So, a recent speech (and series of tweets) have told us one of the new focuses that Wizards of the Coast is taking with 5e is to focus on Actual Play, rather than Adventure Paths and League Play (though both of those will still be major factors).
So why focus on watching how people play? Well, it provides something that APs and organized play simply don't - the actual experience of playing with friends.
If you've played an Adventure Path, you know how different running through one can be to just playing - while there's often a strong theme and a tightly woven story to follow, you kinda have to follow it - a lot of player agency and choice is either removed or subsumed into the existing plot. There's a pre-written story, and if you don't follow it, it's kinda pointless buying it, right?
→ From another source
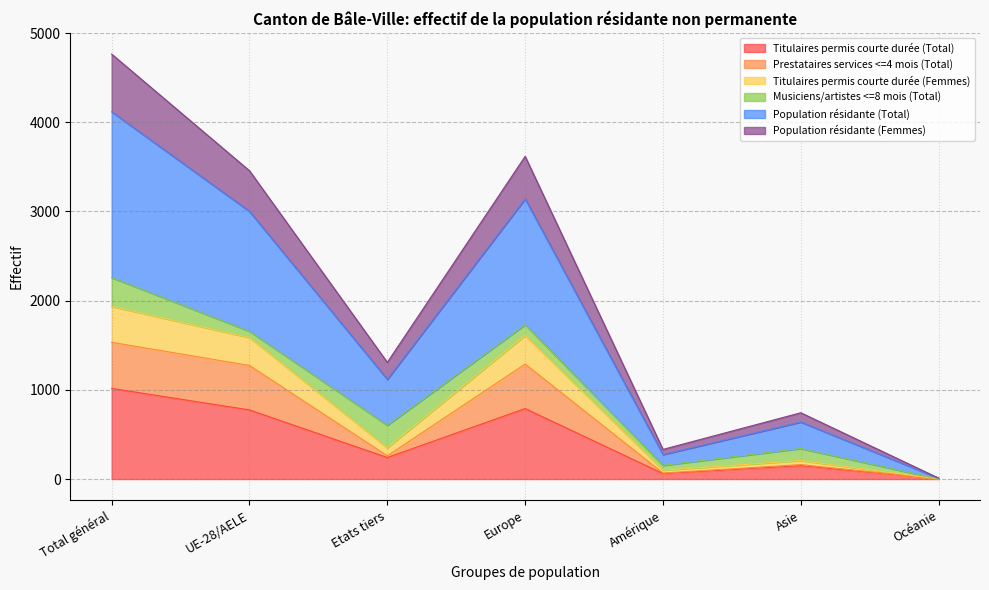

What is the highest value of the Titulaires permis courte durée (Total) series?

1016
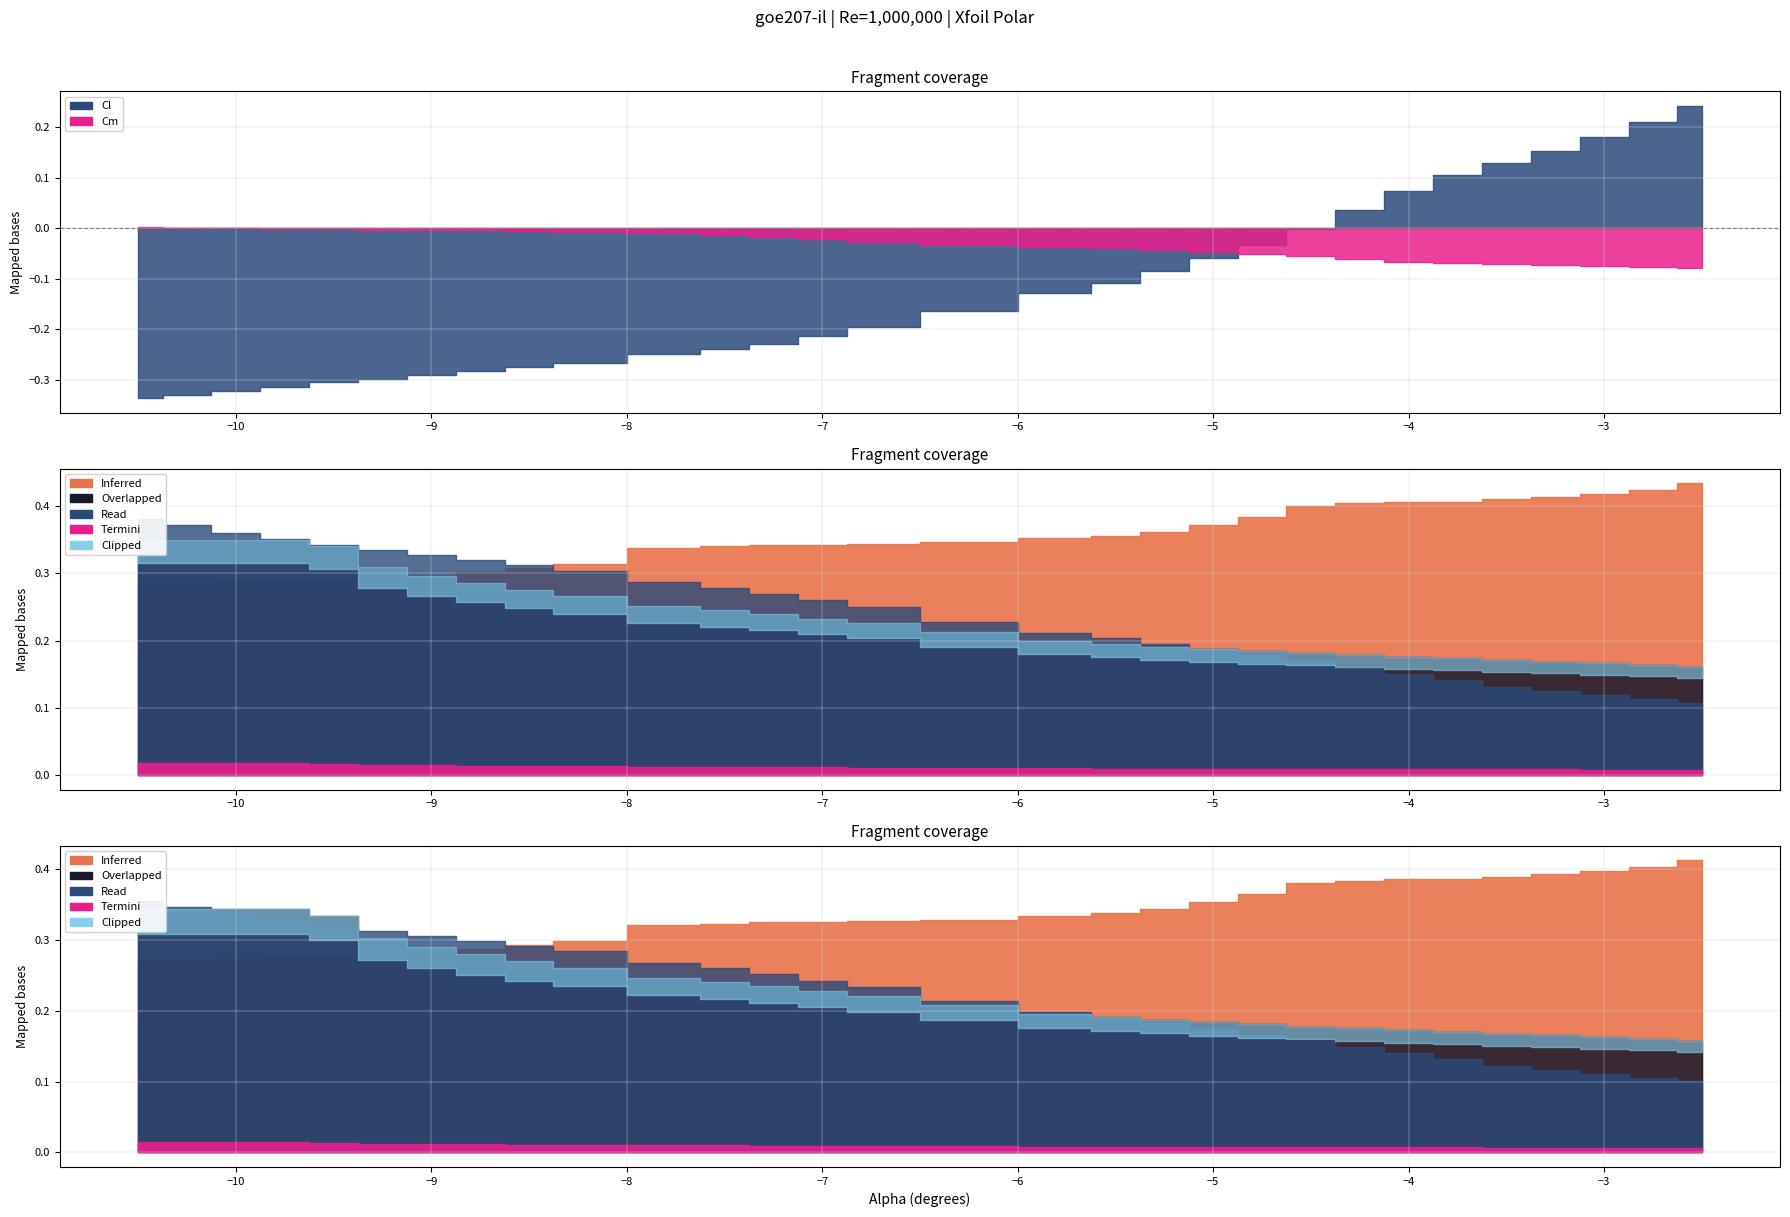

What is the smallest value displayed?

-0.3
Don't get me wrong - there's some great materials in these adventures, and the fact that they are linked means you can get some really awesome set-pieces built off the actions that led to them, and allows new or busy DMs the chance to give players an immersive experience, with long-lasting consequences and tightly-woven plots. But it means leading players towards certain outcomes, whether through Batman Gambit levels of planning to get them to do what you want, or brutal railroading.
Organised play leagues suffer the same limitations - by ensuring that everyone who takes part gets the exact same experience, it ensures that GMs are constrained in their creativity, and players don't get the full spectrum of play that RPGs can provide. When you have ostensibly limited options masked by unlimited possibilities, you can't experience "true" freedom to play.
But now, WotC is apparently focusing on Actual Play - sharing and broadcasting live gaming, giving more focus to creativity and an open attitude towards not necessarily "pushing the brand". Sure, most of these are ostensibly using the latest D&D Adventure Path (Storm King's Thunder actually looks... pretty fun!), but their previous use of Zak S and the RPG Pundit during 5e's development, followed by Zak openly discussing how he hacks 5e apart for his game, by sponsoring podcasts with more adult humour (watch the Rooster Teeth games for an idea), and by the recent opening up of the DM's Guild for user-created content, you can see a move towards being more open and willing to see how the games are played, rather than trying to tell you how to play.
Is it a good idea? I don't know. I can see how it could be a great asset for them, and how it might allow the small team they currently have to get a better idea as to what players want, but I can also see it souring some of the types who use Adventure Paths exclusively, or who want a more organised experience.
Only time will tell how this turns out, but I'm optimistic!